With the Israeli army redeploying to bases in the Negev, the state-owned property was put up for sale by the Israel Lands Authority, and ultimately purchased by the Rothner Highgates Group. Before construction could begin, the Israel Antiquities Authority (IAI) carried out salvage digs here. Archaeologists discovered an impressive winepress and bathhouse that served Rome’s 10th Legion Fretensis.
While hareidim are notorious for opposing archaeological digs, the excavations here were carried out without protest.
“This is an excellent example of many years of cooperation and deep and close ties with the hareidi community,” said IAI Jerusalem district archaeologist Amit Re’em. “The general public is used to hearing of the clashes between the archaeologists and the orthodox community around the issue of the graves, but is unaware of the joint work done on a daily basis and the interest expressed by the ultra-orthodox sector. The Israel Antiquities Authority is working to instill our ancient cultural heritage in this population, as it does with other sectors.”
Symbolizing Merom Yerushalayim’s hareidi character, the project’s marketing wing Sun-Chen sends out a weekly Hebrew-language commentary on the Torah reading. Rothner-Highgates’ promotional video (http://www.rothner-highgates.com/MeromPro.html) depicts preparations for the holy Sabbath, make that Shabbes in the Yiddish-inflected marketing spiel. Towards the ad’s end, it pitches “20 minutes from the Kosel, 3 minutes from Geula, close to the centre, close to the heart. Merom Yerushalayim. The best of 2 worlds.”

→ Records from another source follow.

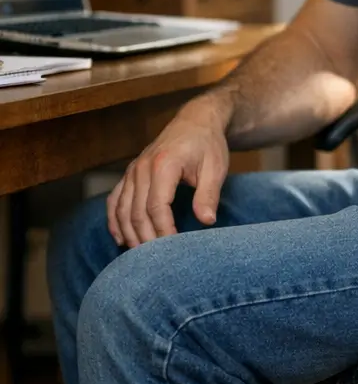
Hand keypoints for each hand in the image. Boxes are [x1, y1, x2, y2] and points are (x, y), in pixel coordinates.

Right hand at [106, 99, 229, 247]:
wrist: (196, 122)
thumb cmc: (208, 145)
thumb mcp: (215, 168)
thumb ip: (209, 194)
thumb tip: (206, 221)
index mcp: (163, 165)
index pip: (157, 206)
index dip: (163, 230)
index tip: (173, 249)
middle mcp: (141, 168)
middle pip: (136, 212)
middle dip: (145, 238)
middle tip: (157, 261)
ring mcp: (132, 171)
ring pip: (122, 209)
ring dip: (129, 234)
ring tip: (140, 257)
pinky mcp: (130, 174)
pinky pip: (115, 200)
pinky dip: (115, 221)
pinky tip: (121, 239)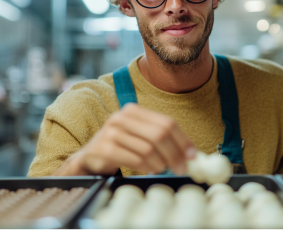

The video portrays a leafy suburb, which it terms “Country Living in the Heart of Yerushalayim.”
Currently, there are more than 9,000 “ghost” apartments in Jerusalem which sit vacant most of the year. Their owners live abroad, and typically leave their apartments dark and unoccupied apart from their holiday visits, generally for Passover and Rosh Hashanah. With the construction of luxury towers this year and in 2019, the supply surplus of empty and unsold apartments will only increase.
For the Jerusalem Municipality, absentee owners are the “perfect residents” since they pay their arnona (municipal tax) without requiring any services from city hall. But the growing number of wealthy French and American Jews buying property in the capital without the intention of settling here is damaging the fabric of life in Jerusalem. Many residents, including hareidim, are leaving for satellite suburbs in the West Bank for lack of affordable housing.
It remains to be seen if the vision of Waldman and Rothner of a golden ghetto for overseas hareidim, however profitable, will benefit Jerusalem.